An excerpt from Rajoshri Chakraborti’s latest book Shakti.
A teenager in Calcutta is discovering the full and frightening extent of the power she has recently been granted, and reaches out to an agony column for advice.
It started, for me, with this message three weeks ago, on Independence Day, as a matter of fact: Tuesday the 15th of August.
Sir, a friend told me about your column because I needed some advice. I love the answers with which you help people. But this letter is not for your column. Please, for my safety, do not publish it.
Yet I would dearly love an answer from you.
Sir, my problem is that I can bring about anything I want. And I mean anything.
I began to be aware of it nine days ago, and at first I believed I had become extremely lucky. But this isn’t luck. Now I only feel afraid.
I must sound crazy, first of all for imagining that I can make anything happen, and secondly for not feeling lucky about this. But let me give you an example — the incident that made up my mind to write to you. You will soon see the other reason why this cannot be made public. I behaved like a monster. I would be arrested. What I did was completely wrong, but I only dared to try it because I was so sure it would work.

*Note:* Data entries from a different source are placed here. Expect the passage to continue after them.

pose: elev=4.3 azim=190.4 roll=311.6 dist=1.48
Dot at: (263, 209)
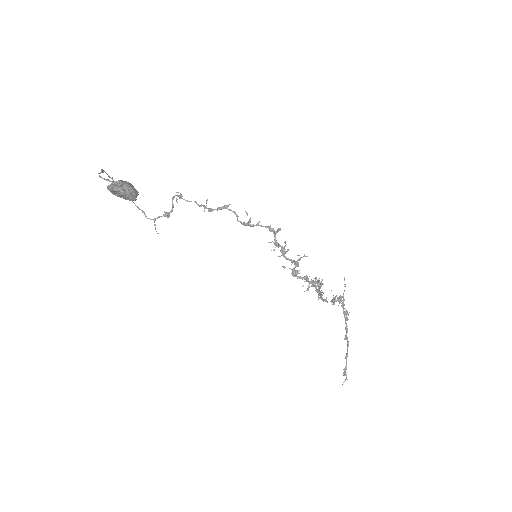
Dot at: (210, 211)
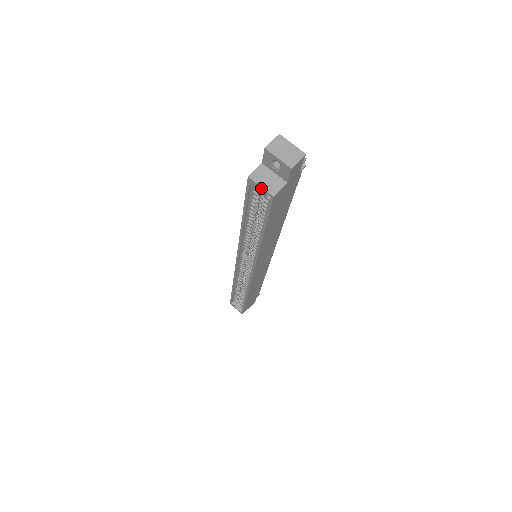
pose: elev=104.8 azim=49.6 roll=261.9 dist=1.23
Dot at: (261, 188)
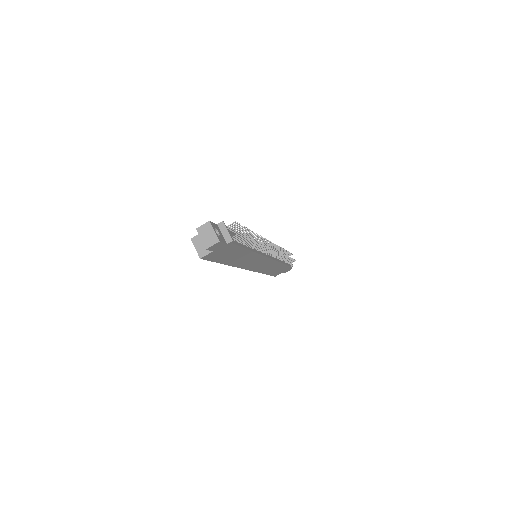
Dot at: (196, 249)
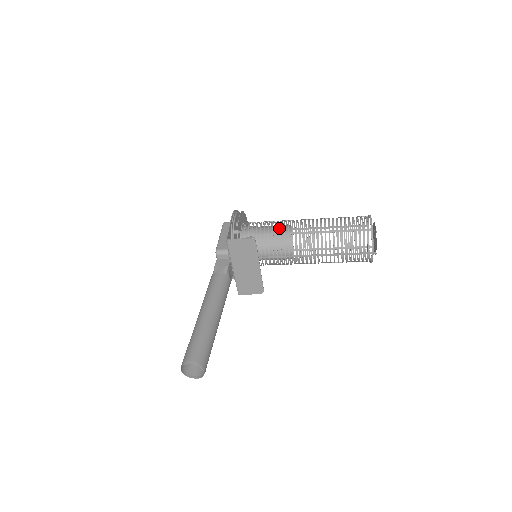
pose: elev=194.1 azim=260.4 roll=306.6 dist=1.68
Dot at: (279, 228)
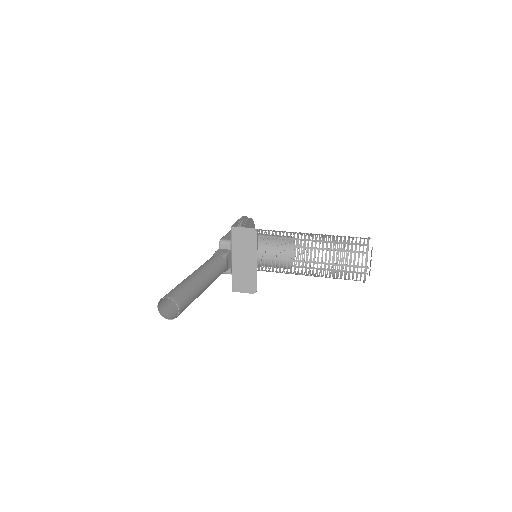
Dot at: occluded
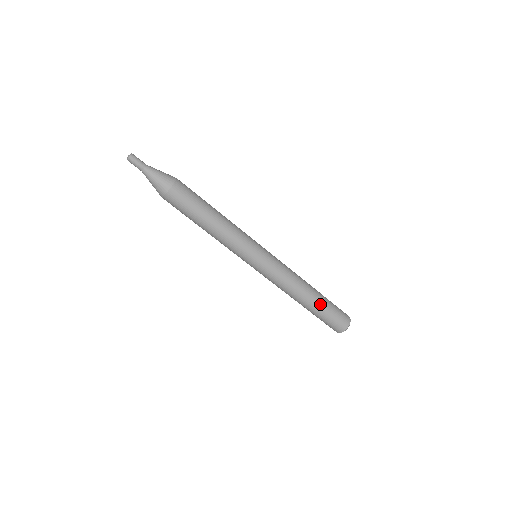
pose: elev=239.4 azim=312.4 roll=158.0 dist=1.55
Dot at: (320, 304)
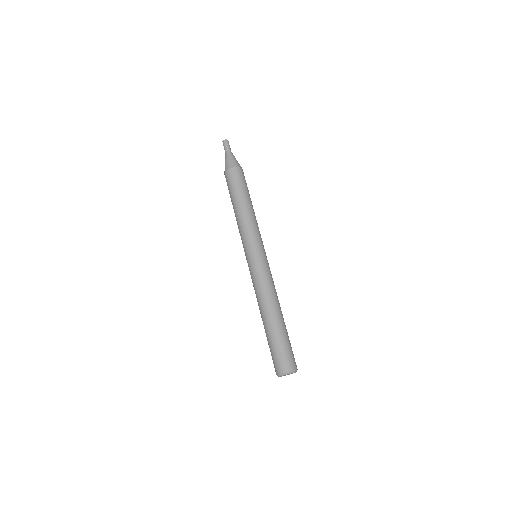
Dot at: occluded
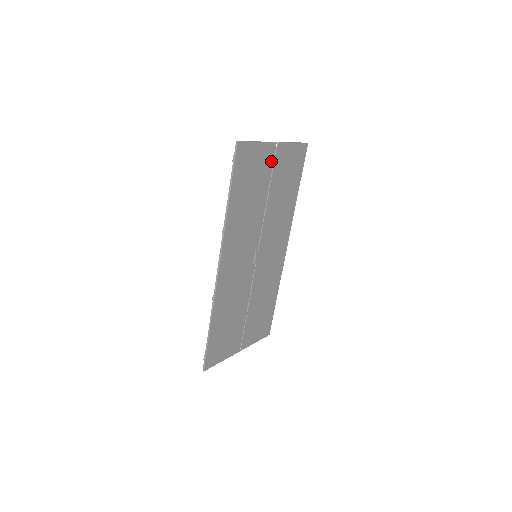
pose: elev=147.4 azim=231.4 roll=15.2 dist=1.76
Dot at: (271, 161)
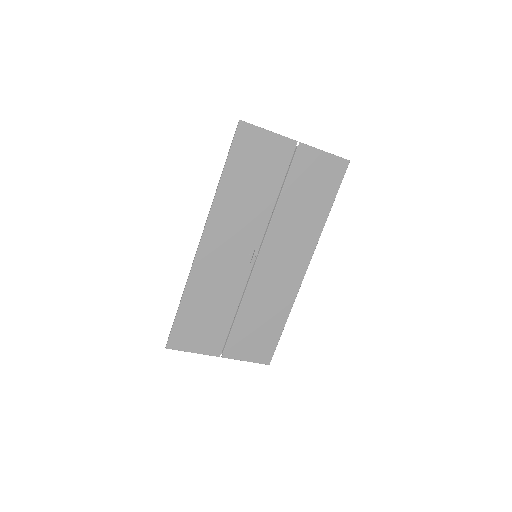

Because by now I’m sure that I can bring about anything I want.
There is a fifteen-year-old girl who comes after school to help her mother in our house. Her mother does our cooking, cleaning and other housework. We live in a flat on the fifth floor. Yesterday afternoon the girl had come into my room to sweep the floor, and when she was outside on the balcony, I suddenly picked her up, plunged her right down to the ground floor and brought her back up again. All in one movement that took probably thirty seconds, maybe less. And I never moved from my bed. I accomplished all this with my mind, simply because I wanted to. The girl was unhurt, although absolutely terrified.
This is the moment to mention that I too am a fifteen-year-old girl. In fact, I am seven weeks younger than the girl I hurled down and raised up five floors. Of course she has no idea it was me. As I said, I remained throughout on my bed, sitting against the cushions, appearing to chat on my iPad.
I know I sound mad, but if someone had been watching, either on the ground or from another building, or else from a balcony below or above us, they would have seen it all. What I had planned, and then achieved, was like the activity of bungy jumping, only without a rope. Imagine a bungy jump conducted on an unsuspecting person in which they themselves saw nothing yet felt an irresistible force. My mind was that force.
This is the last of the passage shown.